First proposed in the early 1980s, the plan called for adding 18 inches to the height of Upriver Dam so it could generate an additional $175,000 worth of electricity each year. Environmentalists, canoeists, fishermen and others fought the proposal, which would have stilled scenic rapids visible from the Centennial Trail in the Spokane Valley.
Last month, the Washington Department of Ecology denied a permit that was critical to the project. Appealing that decision could have cost $100,000, said Miller.
Even if the city won the appeal of the Ecology Department’s decision, it would have to negotiate with the U.S. Fish and Wildlife Service, which was concerned about the project’s effects on bald eagle habitat, Miller said.
Finally, it would have had to spend $771,000 to mitigate environmental damage staff for the Federal Energy Regulatory Commission said the project would cause.
“We’ve concluded that we’re at the breaking point where all the additional revenue that would be generated would go back into the project,” said Miller.
In the 1980s, the city paid $225,000 to 91 landowners whose riverfront property would have been partially flooded if the dam were raised. The city spent at least another $175,000 on engineering studies and other costs, said Miller.

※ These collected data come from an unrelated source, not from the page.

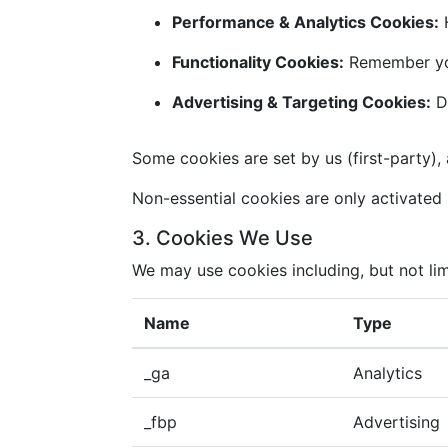
Performance & Analytics Cookies:
H
Functionality Cookies:
Remember you
Advertising & Targeting Cookies:
De
Some cookies are set by us (first-party), 
Non-essential cookies are only activated i
3. Cookies We Use
We may use cookies including, but not lim
Name
Type
_ga
Analytics
_fbp
Advertising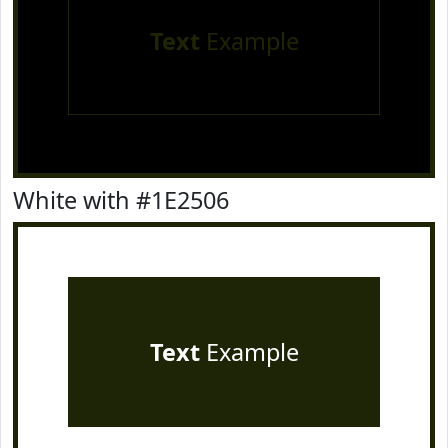
Text
Example
White with #1E2506
Text
Example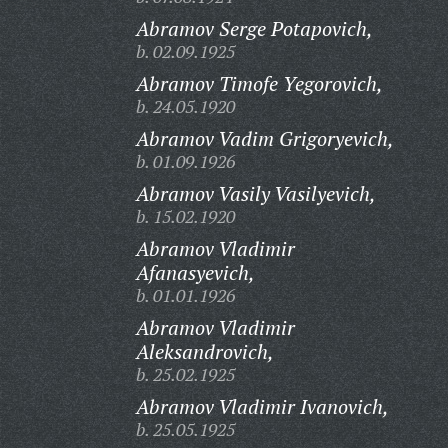
Abramov Serge Potapovich,
b. 02.09.1925
Abramov Timofe Yegorovich,
b. 24.05.1920
Abramov Vadim Grigoryevich,
b. 01.09.1926
Abramov Vasily Vasilyevich,
b. 15.02.1920
Abramov Vladimir
Afanasyevich,
b. 01.01.1926
Abramov Vladimir
Aleksandrovich,
b. 25.02.1925
Abramov Vladimir Ivanovich,
b. 25.05.1925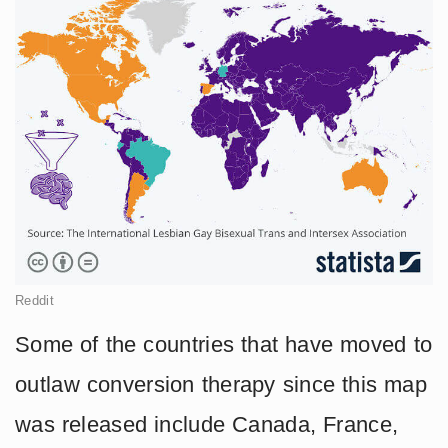
Reddit
Some of the countries that have moved to
outlaw conversion therapy since this map
was released include Canada, France,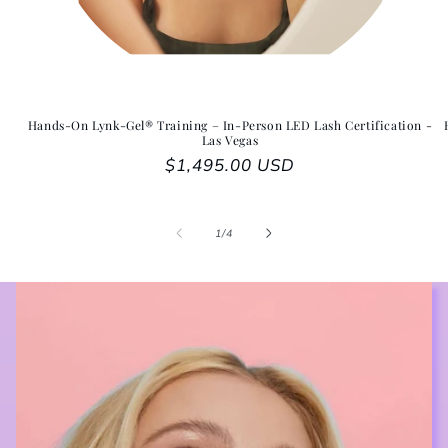
Hands-On Lynk-Gel® Training – In-Person LED Lash Certification -
Las Vegas
Regular price
$1,495.00 USD
1
/
of
4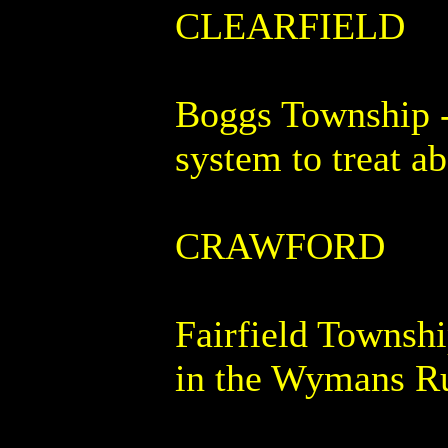
CLEARFIELD
Boggs Township - 
system to treat 
CRAWFORD
Fairfield Townshi
in the Wymans R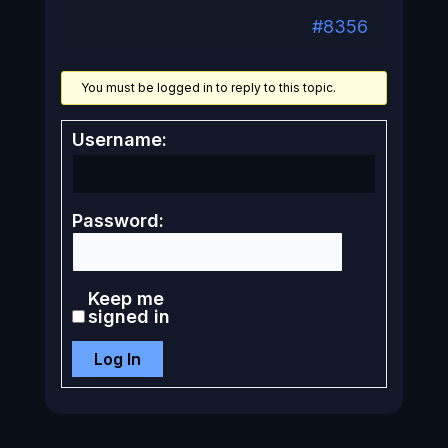
#8356
You must be logged in to reply to this topic.
Username:
Password:
Keep me
signed in
Log In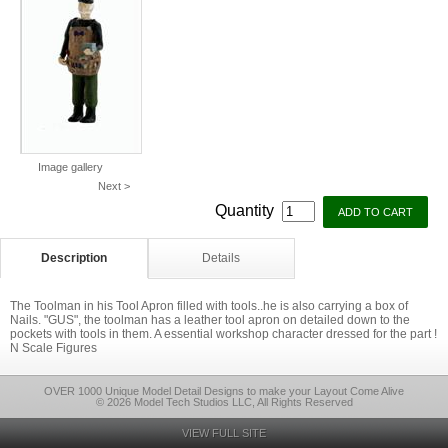
Image gallery
Next >
Quantity
Description
Details
The Toolman in his Tool Apron filled with tools..he is also carrying a box of
Nails. "GUS", the toolman has a leather tool apron on detailed down to the
pockets with tools in them. A essential workshop character dressed for the part !
N Scale Figures
OVER 1000 Unique Model Detail Designs to make your Layout Come Alive
© 2026 Model Tech Studios LLC, All Rights Reserved
VIEW FULL SITE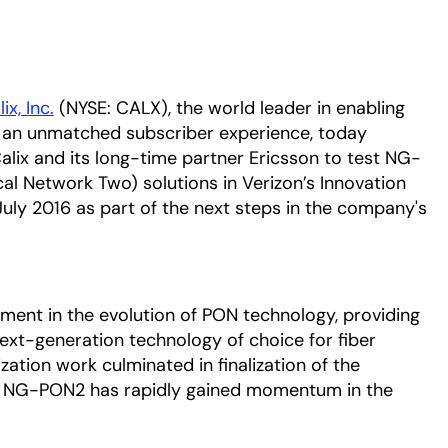
ix, Inc.
(NYSE: CALX), the world leader in enabling
h an unmatched subscriber experience, today
alix and its long-time partner Ericsson to test NG-
l Network Two) solutions in Verizon’s Innovation
ly 2016 as part of the next steps in the company's
ment in the evolution of PON technology, providing
ext-generation technology of choice for fiber
ation work culminated in finalization of the
5, NG-PON2 has rapidly gained momentum in the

Miller and hydroelectric director Brad Blegen said it’s possible the plan could be revived after 2004. That’s when the city must renegotiate its contract to sell electricity to Washington Water Power Co.
The project may become financially feasible if energy deregulation causes electricity rates to climb at the time the new contract is being written, Blegen said.
Miller noted that many world leaders are becoming concerned about greenhouse gases. One way to reduce them, he said, is to replace fossil fuels with electricity produced from hydroelectric dams.
“Eventually, somebody may come to the conclusion that, regardless of some minor environmental problems, the best solution is to raise the (dam),” Miller said. , DataTimes ILLUSTRATION: Graphic: Upriver Dam proposal dropped
MEMO: This sidebar appeared with the story: ABOUT THE DAM One of six dams on the 110-mile-long Spokane River, Upriver Dam was built in 1910 and replaced in 1935. At 38 feet tall and 725 feet wide, it created a pool four miles long.